La deuxième partie (pp. 213-542), après des remarques liminaires sur les conditions requises pour la célébration (concernant les personnes qui l’accomplissent, le moment, le lieu, les instruments, les livres), est une explication de la Liturgie eucharistique en suivant ses différentes étapes, fournissant la fois des indications pratiques (sur les gestes accomplis par le célébrants) et un commentaire théologique (sur le sens des rites). Cette partie mentionne les évolutions historiques du texte et du rituel, et évoque les discussions auxquelles certaines d’entre elles ont donné lieu, par exemple le rite du zéon ou l’interpolation du tropaire de tierce dans le texte de l’anaphore.
La question de l’épiclèse, sujet majeur de controverse entre orthodoxes et catholiques, fait l’objet d’un très long développement (pp. 370-457). Ici comme sur d’autre sujets, l’auteur fait place aux positions des liturgistes catholiques ou protestants de l’époque et les discute (il faut rappeler que le P. Cyprien Kern fut, avec le P. Nicolas Afanassieff, le fondateur, en 1953, des « Semaines d’études liturgiques de Saint-Serge », qui réunissent périodiquement, jusqu’à aujourd’hui, des liturgistes de toutes les confessions chrétiennes).

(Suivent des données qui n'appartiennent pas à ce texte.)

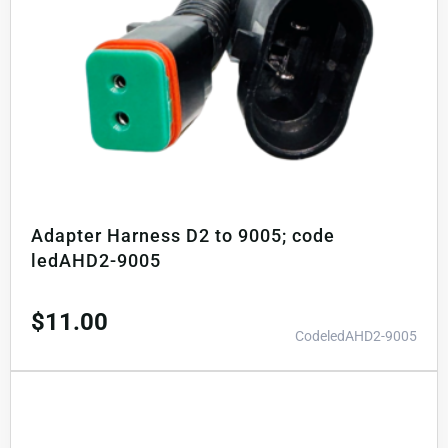
Adapter Harness D2 to 9005; code
ledAHD2-9005
$
11.00
CodeledAHD2-9005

Le Père Cyprien insiste sur la dimension sacrificielle de la Liturgie, sous-estimée, selon lui, dans des commentaires orthodoxes.
La présentation de la variété historique des formes liturgiques dans les premiers temps et des modifications subies par la Liturgie au cours des siècles a comme effet pervers de relativiser sa forme actuelle, donnant à penser par exemple, que si tel rite ou telle prière sont apparus tardivement, on peut éventuellement s’en passer, ou si telle pratique existait à l’origine, on peut l’intégrer. L’auteur met en garde contre la tentation de constituer des Liturgies « à la carte », et fait remarquer que si certaines réformes peuvent être justifiées (comme par exemple celle de lire à voix haute les prières dites « secrètes », elles ne sauraient en aucun cas être laissées à l’arbitraire de tel ou tel prêtre, mais doivent résulter d’une décision prise conciliairement par les hautes autorités ecclésiastiques (voir p. 258-264).
Si la première partie du livre du Père Cyprien est plutôt réservée à des spécialistes, et est à certains égards déroutante par la multiplicité des formes liturgiques qu’elle évoque (ce que compliquent encore les références aux rituels hébraïques), la seconde partie, très abordable par son caractère le plus souvent descriptif et explicatif, est d’une grande utilité pour parfaire la formation des prêtres et des fidèles.
Archimandrite Cyprien Kern, L’Eucharistie. Étude historique, théologique et pratique. Traduit du russe par Marc Andronikof, Éditions Apostolia, 2023, 553 p.